The left side is a sum over every number: 1, 2, 3, 4, 5, 6, … forever. The right side is a
product over primes only: 2, 3, 5, 7, 11, … forever — a much thinner list, since most
numbers aren't prime at all. That they land on the same value is one of the most consequential
equations in mathematics: the function on either side is the
multiplicative-function
machinery meeting analysis for the first time, and it is later renamed and generalised as the
Riemann zeta function.
Why it holds: factorisation in disguise
The proof is really just unique
prime factorisation wearing an algebra costume. Expand each factor on the right as a
geometric series,
\frac{1}{1 - p^{-s}} = 1 + p^{-s} + p^{-2s} + p^{-3s} + \cdots,
and imagine multiplying all of these series together, one per prime. Multiplying out picks
one term — some power p^{-ks} — from each prime's series and multiplies
them. A choice of "power a of 2, power b of 3,
power c of 5, …" multiplies to exactly
1/n^{s} for the number n = 2^{a}3^{b}5^{c}\cdots.
Because every whole number n has one and only one prime
factorisation, every term 1/n^{s} is produced exactly once
when you multiply everything out — no repeats, no gaps:
\prod_p \big(1 + p^{-s} + p^{-2s} + \cdots\big) = \sum_{n=1}^{\infty} \frac{1}{n^{s}}.
The Euler product is unique factorisation, rephrased as a statement about infinite series.
If numbers could be built from primes in more than one way, the two sides simply wouldn't match.

INFORMATION PROVIDED ->

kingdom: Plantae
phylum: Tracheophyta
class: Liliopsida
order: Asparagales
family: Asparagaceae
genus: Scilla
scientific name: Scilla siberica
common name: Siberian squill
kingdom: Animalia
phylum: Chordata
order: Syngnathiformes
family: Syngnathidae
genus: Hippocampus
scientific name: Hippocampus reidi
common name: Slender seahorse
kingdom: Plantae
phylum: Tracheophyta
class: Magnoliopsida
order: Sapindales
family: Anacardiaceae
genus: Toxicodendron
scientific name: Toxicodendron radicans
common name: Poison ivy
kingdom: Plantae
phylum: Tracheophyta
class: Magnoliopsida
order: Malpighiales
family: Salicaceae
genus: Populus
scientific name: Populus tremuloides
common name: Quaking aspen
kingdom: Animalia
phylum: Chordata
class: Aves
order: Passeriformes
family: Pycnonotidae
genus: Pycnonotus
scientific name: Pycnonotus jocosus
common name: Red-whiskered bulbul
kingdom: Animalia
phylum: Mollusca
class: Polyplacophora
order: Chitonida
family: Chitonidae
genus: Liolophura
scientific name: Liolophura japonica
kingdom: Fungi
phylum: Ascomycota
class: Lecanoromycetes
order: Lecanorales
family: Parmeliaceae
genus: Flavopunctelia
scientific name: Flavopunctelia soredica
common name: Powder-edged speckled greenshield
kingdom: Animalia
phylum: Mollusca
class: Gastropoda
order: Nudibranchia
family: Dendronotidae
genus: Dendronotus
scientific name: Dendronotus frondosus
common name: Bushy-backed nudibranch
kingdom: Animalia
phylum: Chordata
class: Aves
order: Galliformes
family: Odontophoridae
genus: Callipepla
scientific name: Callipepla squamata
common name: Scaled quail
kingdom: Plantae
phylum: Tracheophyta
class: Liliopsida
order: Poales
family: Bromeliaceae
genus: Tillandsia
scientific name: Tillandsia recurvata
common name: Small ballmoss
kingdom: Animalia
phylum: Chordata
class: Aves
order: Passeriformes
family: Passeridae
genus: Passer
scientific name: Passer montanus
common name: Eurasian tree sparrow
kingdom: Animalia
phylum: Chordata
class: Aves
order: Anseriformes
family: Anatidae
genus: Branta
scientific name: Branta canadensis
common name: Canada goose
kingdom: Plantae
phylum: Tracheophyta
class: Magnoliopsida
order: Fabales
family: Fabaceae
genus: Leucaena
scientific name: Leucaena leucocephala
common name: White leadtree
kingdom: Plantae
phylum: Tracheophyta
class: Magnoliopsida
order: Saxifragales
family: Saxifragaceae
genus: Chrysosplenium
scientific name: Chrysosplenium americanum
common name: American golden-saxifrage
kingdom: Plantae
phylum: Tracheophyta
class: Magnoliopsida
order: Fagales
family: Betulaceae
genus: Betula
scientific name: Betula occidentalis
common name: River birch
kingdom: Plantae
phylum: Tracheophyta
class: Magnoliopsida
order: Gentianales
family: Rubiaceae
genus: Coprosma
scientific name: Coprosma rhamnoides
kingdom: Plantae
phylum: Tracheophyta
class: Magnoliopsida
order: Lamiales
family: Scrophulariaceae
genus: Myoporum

WHAT IS EXPECTED -> Extend the passage on the Euler product, picking up right after its final sentence. The lines have nothing to do with what you're asked to do here.

OUTPUT BELOW ->
Worked example: watching the identity build itself, prime by prime
Restrict attention to just the two primes 2 and 3,
and take s = 2. The Euler factors multiply to an exact, tidy fraction:
\frac{1}{1 - 2^{-2}} \times \frac{1}{1 - 3^{-2}} = \frac{4}{3} \times \frac{9}{8} = \frac{3}{2}.
Expanding both geometric series and multiplying them out produces every term
1/n^{2} for n = 2^{a}3^{b} — the numbers
1, 2, 3, 4, 6, 8, 9, 12, 16, 18, 24, 27, 32, 36, \ldots — each appearing
exactly once. Adding up their reciprocal squares should climb, term by term, towards that same
3/2:
1 + \tfrac{1}{4} + \tfrac{1}{9} + \tfrac{1}{16} + \tfrac{1}{36} + \tfrac{1}{64} + \tfrac{1}{81} +
\tfrac{1}{144} + \cdots \;=\; 1,\ 1.25,\ 1.361,\ 1.424,\ 1.451,\ 1.467,\ 1.479,\ 1.486,\ \ldots \to \tfrac{3}{2}.
Keep adding 2-and-3-smooth terms and the
running total creeps past 1.498 and keeps climbing — never overshooting,
always heading for exactly 1.5. Nothing is approximate here except how
far we've bothered to add: the sum and the product are the same infinite number, just
reached by two completely different routes.
Throw in a third prime, 5, and the target itself moves — but predictably.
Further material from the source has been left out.